Gli influencer e come curarsene... Una professione tra improbabili, numerosi seguaci e scrocconeria pubblicitaria

- Effetti collaterali di Giovanni Barra

Ancora gennaio. Notizia del mese: arriva il picco dell'influenza. Anzi, no. Arriva il picco degli influencer. Ovunque è un brulicare di blogger, facebooker, instagrammer, youtuber, snapchatter, tumbler, nuovosocialer, nuovosocialfallimentarer, ecc. Ovunque opinioni, opinioni sponsorizzanti, sponsorizzazioni citazionistiche, immagini opinanti, immagini opinanti-sponsorizzanti, immagini citazionistiche-sponsorizzanti. Insomma, è la belle époque degli influencer; individui dediti a un'esistenza fatta di altrui spolliciate, improbabili e numerosissimi seguaci, scrocconeria pubblicitaria.

Così Conrad: “Come faccio a spiegare a mia moglie che quando guardo fuori dalla finestra sto lavorando?. Così l'influencer: Come faccio a spiegare al mondo che quando immortalo l'acquisto di una trousse e la posto su Instagram sto lavorando? Non c'è bisogno di spiegarlo. Il mondo ha accettato questa professione con entusiasmo, reputandola addirittura geniale.

Tutto vero. Siamo pronti a giurarvelo. L'influencer medio viene preso estremamente sul serio dal mondo e da se medesimo. Motivo per il quale non possiamo non occuparcene: l'inerzia speculativa a cui conduce il compimento della metafisica, purtroppo, gioca brutti scherzi.

A tal proposito, proprio di recente, si è verificato un episodio in grado di suscitare una parentesi riflessiva piuttosto diffusa sull'argomento. I protagonisti: il signor Stenson (proprietario di un albergo a Dublino) ed Elle Darby (web influencer). La richiesta di Elle: In cambio di un soggiorno gratuito nella tua struttura metterò a disposizione il capitale di visibilità derivante dai miei tanti follower. La replica di Stenson: Il mio personale non lo pago in selfie; no, grazie. Precisazione: il suddetto epistolario è stato reso pubblico dal piccato albergatore senza che questi rendesse nota l'identità della sua interlocutrice, più tardi rea confessa.

Prima considerazione: dallo scambio di battute riveduto e corretto per amor di sintesi ciò che salta subito agli occhi è il conflitto generazionale. Da una parte, la richiedente, affacciatasi su una concezione del lavoro in continuità con il principio Chiara Ferragni come educatrice. Dall'altra, il respingente, dal forte odore di economia reale e dalla scarsa voglia di piegarsi alle tipiche aberrazioni dell'economicismo fuffaiolo. In mezzo, i sostenitori delle due scuole di pensiero.

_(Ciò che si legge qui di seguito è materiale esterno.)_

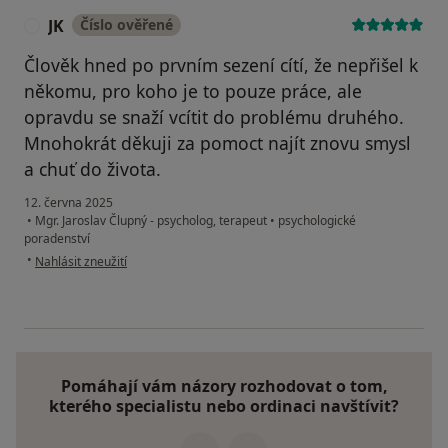
JK
Číslo ověřené
J
Člověk hned po prvním sezení cítí, že nepřišel k
někomu, pro koho je to pouze práce, ale
opravdu se snaží vcítit do problému druhého.
Mnohokrát děkuji za pomoct najít znovu smysl
a chuť do života.
12. června 2025
•
Mgr. Jaroslav Člupný - psycholog, terapeut
•
psychologické
poradenství
podle názoru uživatele JK
•
Nahlásit zneužití
Pomáhají vám názory rozhodovat o tom,
kterého specialistu nebo ordinaci navštívit?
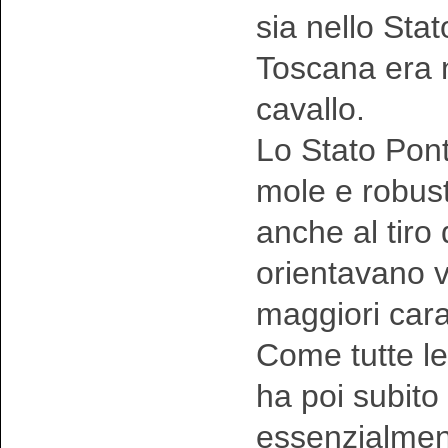
sia nello Sta
Toscana era n
cavallo.
Lo Stato Ponti
mole e robust
anche al tiro 
orientavano v
maggiori carat
Come tutte l
ha poi subito
essenzialment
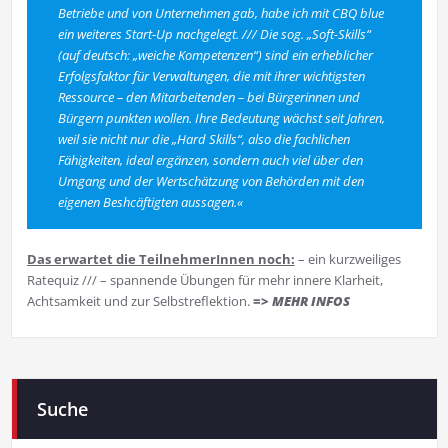
Betriebe und von Unternehmen gab, habe ich mit CBQ blue
ein weiteres Start-Up nachgelegt. /// Die sog. „Soft-Skills“
(auf deutsch: „weiche Kompetenzen“) sind ein erheblicher
Erfolgsfaktor für Verwaltungen, die mit ihrer wichtigsten
Ressource – den Mitarbeitenden – bei Bürgerinnen und
Bürgern punkten wollen. Ihre Bedeutung wächst seit Jahren,
weil sie nicht nur die „Hard Skills“, also die fachlichen
Fähigkeiten, ideal ergänzen, sondern auch viel über den
Umgang und der Wertschätzung von Behörden mit den
eigenen Beshcäftigten aussagen.«
Das erwartet die TeilnehmerInnen noch:
– ein kurzweiliges
Ratequiz /// – spannende Übungen für mehr innere Klarheit,
Achtsamkeit und zur Selbstreflektion.
=> MEHR INFOS
Suche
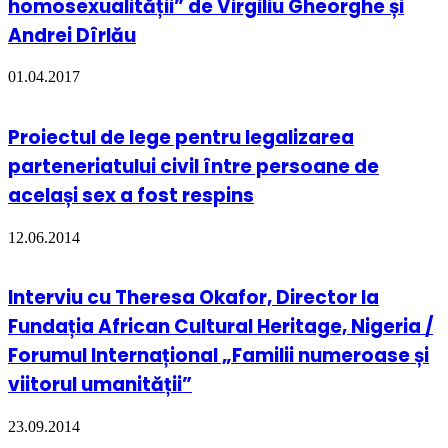
homosexualității” de Virgiliu Gheorghe și
Andrei Dîrlău
01.04.2017
Proiectul de lege pentru legalizarea
parteneriatului civil între persoane de
același sex a fost respins
12.06.2014
Interviu cu Theresa Okafor, Director la
Fundația African Cultural Heritage, Nigeria /
Forumul Internațional „Familii numeroase și
viitorul umanității”
23.09.2014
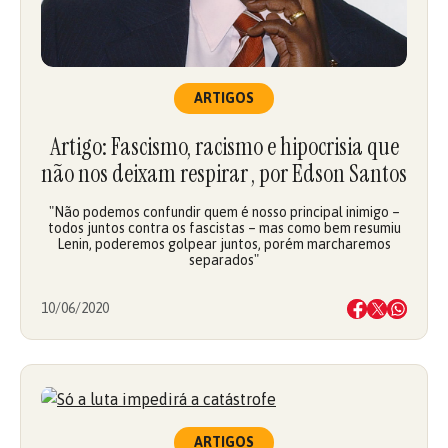
ARTIGOS
Artigo: Fascismo, racismo e hipocrisia que
não nos deixam respirar , por Edson Santos
"Não podemos confundir quem é nosso principal inimigo –
todos juntos contra os fascistas – mas como bem resumiu
Lenin, poderemos golpear juntos, porém marcharemos
separados"
10/06/2020
ARTIGOS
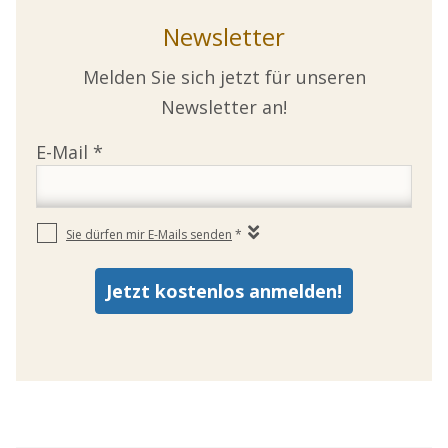
Newsletter
Melden Sie sich jetzt für unseren
Newsletter an!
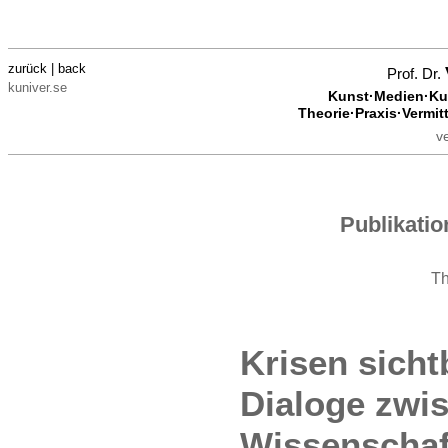
zurück | back
Prof. Dr.
kuniver.se
Kunst·Medien·Kul
Theorie·Praxis·Vermit
v
Publikati
T
Krisen sich
Dialoge zwi
Wissenschaf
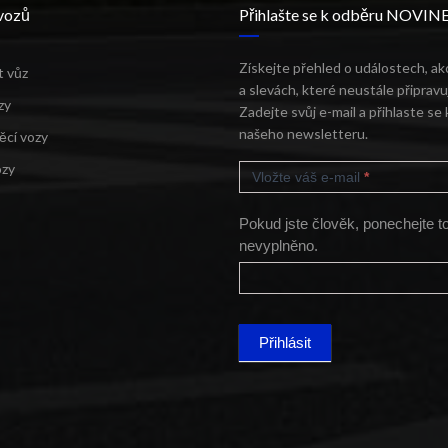
vozů
Přihlašte se k odběru NOVIN
Získejte přehled o událostech, ak
t vůz
a slevách, které neustále připrav
zy
Zadejte svůj e-mail a přihlaste se
našeho newsletteru.
ěcí vozy
MAILCHIMP
ozy
FOOTER
Vložte váš e-mail
*
Pokud jste člověk, ponechejte t
nevyplněno.
Přihlásit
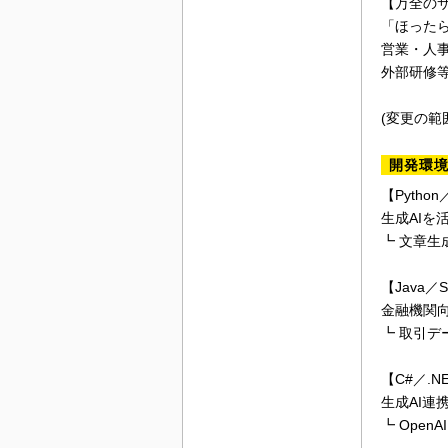
【万全の
「ほった
営業・人
外部研修等
(変更の範
開発環
【Python
生成AIを
┗ 文章生
【Java／Sp
金融機関向
┗ 取引デ
【C#／.NE
生成AI連
┗ Ope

I difensori di Elle Darby patrocinano il successo in qualità di unità di misura insindacabile della verità, sostenendo che chiunque incameri un numero elevato di feedback acquisisca in automatico credibilità, autorevolezza e affidabilità a 360 gradi: costoro, di solito, con l'espressione “è il mercato, bellezza non mancano di sottintendere che la destinazione storica dell'intero scibile umano culmini, di fatto, nella capacità di procurare udienza a una qualsivoglia parola della Chiara Ferragni di turno.

I difensori della categoria degli influencer, ma non di Elle Darby, affermano la necessità di stabilire dei distinguo qualitativi all'interno del variegato universo degli influencer e che, nella fattispecie, il numero di followers di E.D. non giustificherebbe il ricorso al titolo di influencer da parte della medesima.

I difensori di Paul Stenson rigettano l'eccessivo spirito di adattamento alla new economy, foriero di impensabili santificazioni del parassitismo siliconato e degli annessi ricatti. I detrattori-di-Elle-Darby-che-se-ne-strafottono-di-Paul-Stenson avvertono che con la messa in crisi dell'Io (a opera di psicanalisi, esistenzialismo e strutturalismo), l'ultimo articolo di fede a nostra disposizione, per conservarsi, abbia dovuto convertirsi in un articolo promozionale, di autopromozione o di promozione di prodotti altrui, la brandizzazione dell'identità; e avvertono altresì che, nell'intraprendere tale conversione, l'Io brandizzato abbia dovuto accettare passivamente persino la circolazione di vocaboli orribili quali brandizzazione.

Conclusione: Conrad, se fosse ancora vivo e se conoscesse Paul Stenson, Elle Darby e il modello di società che incarnano, faticherebbe a spiegare anche a se stesso il proprio lavoro.